Few cooking methods can outdo steam and the many benefits it provides. While popular in many Asian cultures, steam cooking has been slow to break into mainstream American cooking habits. But adding this method to your cooking repertoire can open up a range of possibilities in the kitchen, not only concerning dish quality but also health.
The main health benefit of cooking with steam is that it retains ingredients’ nutritional value better than other techniques like stir-frying, roasting, or boiling, which tend to strip nutrients away. For example, a study from the Journal of Zhejiang University Science on cooking broccoli showed that steaming retained more Vitamin C, soluble proteins, and soluble sugars as opposed to boiling and stir-frying. In another study by Tufts University on spinach, steam retained additional B vitamins, such as folate.

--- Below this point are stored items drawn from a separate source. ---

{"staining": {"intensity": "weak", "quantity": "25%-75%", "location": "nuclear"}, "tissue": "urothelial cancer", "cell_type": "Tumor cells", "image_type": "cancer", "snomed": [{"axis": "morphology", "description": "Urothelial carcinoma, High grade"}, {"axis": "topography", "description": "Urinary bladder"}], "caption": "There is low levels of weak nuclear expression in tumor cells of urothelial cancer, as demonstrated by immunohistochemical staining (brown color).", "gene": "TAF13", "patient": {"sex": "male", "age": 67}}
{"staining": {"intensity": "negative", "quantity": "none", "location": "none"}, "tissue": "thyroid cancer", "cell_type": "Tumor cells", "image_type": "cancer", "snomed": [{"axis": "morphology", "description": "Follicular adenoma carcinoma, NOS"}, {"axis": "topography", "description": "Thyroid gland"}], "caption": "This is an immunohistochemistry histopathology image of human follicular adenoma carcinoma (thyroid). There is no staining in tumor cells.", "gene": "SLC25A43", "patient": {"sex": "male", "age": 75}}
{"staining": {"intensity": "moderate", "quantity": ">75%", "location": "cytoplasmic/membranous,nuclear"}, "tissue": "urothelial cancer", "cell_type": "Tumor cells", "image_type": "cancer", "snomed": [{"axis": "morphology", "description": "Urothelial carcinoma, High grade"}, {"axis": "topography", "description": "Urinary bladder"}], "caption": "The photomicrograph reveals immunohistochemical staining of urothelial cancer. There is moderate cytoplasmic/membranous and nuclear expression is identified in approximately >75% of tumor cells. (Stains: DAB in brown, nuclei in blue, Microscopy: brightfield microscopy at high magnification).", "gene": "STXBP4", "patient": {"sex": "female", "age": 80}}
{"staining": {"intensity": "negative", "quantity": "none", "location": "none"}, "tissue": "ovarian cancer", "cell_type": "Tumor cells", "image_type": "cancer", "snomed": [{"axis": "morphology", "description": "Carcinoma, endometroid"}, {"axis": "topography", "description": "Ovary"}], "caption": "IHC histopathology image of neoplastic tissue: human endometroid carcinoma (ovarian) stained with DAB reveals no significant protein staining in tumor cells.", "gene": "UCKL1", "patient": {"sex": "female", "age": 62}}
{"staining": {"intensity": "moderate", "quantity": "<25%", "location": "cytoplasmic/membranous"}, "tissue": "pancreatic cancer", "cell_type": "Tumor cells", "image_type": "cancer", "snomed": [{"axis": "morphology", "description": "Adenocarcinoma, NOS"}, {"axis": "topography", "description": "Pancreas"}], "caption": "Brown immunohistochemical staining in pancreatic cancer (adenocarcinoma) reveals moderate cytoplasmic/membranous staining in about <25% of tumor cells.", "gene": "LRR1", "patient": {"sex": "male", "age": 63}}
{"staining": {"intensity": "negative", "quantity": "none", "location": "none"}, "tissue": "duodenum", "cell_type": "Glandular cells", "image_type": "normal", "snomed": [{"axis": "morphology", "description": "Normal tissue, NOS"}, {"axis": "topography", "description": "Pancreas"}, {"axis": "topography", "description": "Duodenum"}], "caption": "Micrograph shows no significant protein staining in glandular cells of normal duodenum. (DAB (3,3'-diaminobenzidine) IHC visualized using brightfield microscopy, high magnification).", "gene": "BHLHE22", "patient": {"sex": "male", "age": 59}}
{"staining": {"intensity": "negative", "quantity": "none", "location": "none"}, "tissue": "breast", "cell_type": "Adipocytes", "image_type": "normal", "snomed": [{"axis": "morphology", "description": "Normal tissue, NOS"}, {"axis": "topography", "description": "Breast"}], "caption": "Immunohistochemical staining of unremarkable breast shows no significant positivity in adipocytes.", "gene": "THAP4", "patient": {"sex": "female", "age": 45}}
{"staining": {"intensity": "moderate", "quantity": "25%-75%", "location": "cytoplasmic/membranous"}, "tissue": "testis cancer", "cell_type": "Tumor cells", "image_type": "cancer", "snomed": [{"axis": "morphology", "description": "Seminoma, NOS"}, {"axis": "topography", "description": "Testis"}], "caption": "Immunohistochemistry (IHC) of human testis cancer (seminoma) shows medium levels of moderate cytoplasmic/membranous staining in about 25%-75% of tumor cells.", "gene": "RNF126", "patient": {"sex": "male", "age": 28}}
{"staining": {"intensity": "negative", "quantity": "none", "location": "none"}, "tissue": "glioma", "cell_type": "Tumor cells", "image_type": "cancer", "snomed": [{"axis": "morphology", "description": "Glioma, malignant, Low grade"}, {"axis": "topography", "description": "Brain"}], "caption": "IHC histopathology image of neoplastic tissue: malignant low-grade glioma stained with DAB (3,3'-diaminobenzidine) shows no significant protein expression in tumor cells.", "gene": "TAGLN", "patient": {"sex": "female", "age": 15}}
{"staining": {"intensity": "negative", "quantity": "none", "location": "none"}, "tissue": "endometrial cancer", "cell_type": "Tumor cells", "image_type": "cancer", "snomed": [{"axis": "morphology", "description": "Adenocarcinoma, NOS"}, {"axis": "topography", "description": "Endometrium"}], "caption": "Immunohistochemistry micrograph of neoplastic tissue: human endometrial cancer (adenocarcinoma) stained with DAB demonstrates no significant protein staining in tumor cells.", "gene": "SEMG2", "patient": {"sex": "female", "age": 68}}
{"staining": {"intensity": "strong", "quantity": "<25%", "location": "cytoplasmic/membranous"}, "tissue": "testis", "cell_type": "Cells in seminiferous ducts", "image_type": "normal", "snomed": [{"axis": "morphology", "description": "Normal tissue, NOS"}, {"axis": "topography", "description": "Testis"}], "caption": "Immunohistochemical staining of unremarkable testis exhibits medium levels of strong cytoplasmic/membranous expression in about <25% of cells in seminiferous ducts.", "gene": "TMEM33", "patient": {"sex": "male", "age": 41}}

A testament to the benefits of steam cooking can be seen through its widespread use in many Asian cultures – particularly in Chinese, Japanese, and Korean cuisine. When compared to the United States, these cultures show a stark contrast in dietary health, which could be linked to the prevalence of steam-cooked meals. An example of the health disparity between these countries is the national obesity rates as of 2016: a staggering 36.2% for the United States, while China (6.2%), Japan (4.3%), and South Korea (4.7%) are significantly healthier.
Superheated Steam Cooking Technology
In addition to traditional steam cooking, new technology has emerged for superheated steam, which provides additional benefits for food’s overall taste and texture. While regular steam reaches 212°F, superheated steam cooks at 485°F to brown meats, caramelize sugars, grill without smoke, and roast without drying.
In one study by the Korean Journal for Food Science of Animal Resources, superheated steam retained more moisture and scored higher in juiciness and tenderness for chicken steak. Superheated steam has also been found to reduce saturated fatty acid in chicken sausage, signaling its ability to reduce harmful compounds within certain foods.
To promote mindfulness and to deliver on its brand promise of Simply Better Living, Sharp has recently introduced products like the Sharp Superheated Steam Countertop Oven and SuperSteam+ Wall Oven. These products allow people to further explore the capabilities of steam cooking, especially with popular foods that are not traditionally cooked with steam.
As can be seen in various studies, steam provides at-home cooks with a healthier cooking alternative rooted in centuries of culinary tradition. With superheated steam, Sharp looks to open new pathways of culinary creativity while retaining the nutritious benefits of its origins.